In this border region near the Mexican city of Tijuana, the stepped-up security started in 1994, with an effort called Operation Gatekeeper. Additional fencing was installed then. It is now being strengthened and expanded.

Major Ken Witt of the California National Guard says troops and civilian contractors are building new sections of fence-line.

"What the fence-line does is that it prevents vehicles from coming through, and also smugglers. Also you will see video cameras on top of certain areas, and that is to monitor the traffic that comes across this area," Major Witt says.

The National Guard is providing additional eyes and ears along the border.

Troops man night-scopes to watch for those trying to sneak across.

"And it zooms in and out and you can focus. And we use this to identify groups or individuals out there," a guard says.

Some critics in the United States and Mexico worry that the southern U.S. border is becoming militarized. The National Guard says it is just providing backup, with surveillance, construction, and administrative work. The Border Patrol says it can use the help.

Agent Monica Monroy says she has sympathy for those who want to escape Third World poverty. Her parents were immigrants from Mexico. But she says immigration should be legal and the borders must be secure.

"I do not think we can solve or the United States has a solution for world hunger. The solution I think may be out there, but letting everyone into the country is not the solution," Monroy says.

On a typical day, hundreds who try to cross the border illegally are detained near San Diego. Most agree to go home voluntarily. They are quickly processed and deported.

Critics say security alone is not the answer.

U.S. industries from farming to apparel rely on immigrant workers.
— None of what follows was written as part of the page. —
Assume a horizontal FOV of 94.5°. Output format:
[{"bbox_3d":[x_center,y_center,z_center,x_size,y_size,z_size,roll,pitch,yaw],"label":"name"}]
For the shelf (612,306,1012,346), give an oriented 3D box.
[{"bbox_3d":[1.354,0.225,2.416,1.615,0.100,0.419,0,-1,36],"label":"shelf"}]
Eleven or 12 million people may be in the country illegally.

Activist Angelica Salas wants them legalized, and says lawmakers must realize why people are coming.

"That they are coming here to work, that they are actually contributing, and there is 12 million people that should be legalized in this country immediately," Salas says.

Maria Elena Durazo of the Los Angeles County Federation of Labor says the native-born workforce is shrinking, especially for low-skilled work.

"Those workers, those immigrants are a very important part of revitalizing the labor movement, rebuilding the middle class," Durazo says. "They work in service industries, jobs that are not going to be exported."

Others say in an age of terrorism, immigration laws must be enforced to keep the country safe.

President Bush and many in Congress say the solution is comprehensive reform of U.S. immigration law, an expanded guest worker program, with a possible path to citizenship, coupled with tighter security at the border. But other lawmakers, including many members from the President's party, oppose such measures. Instead they favor making the border much more secure to prevent illegal immigration.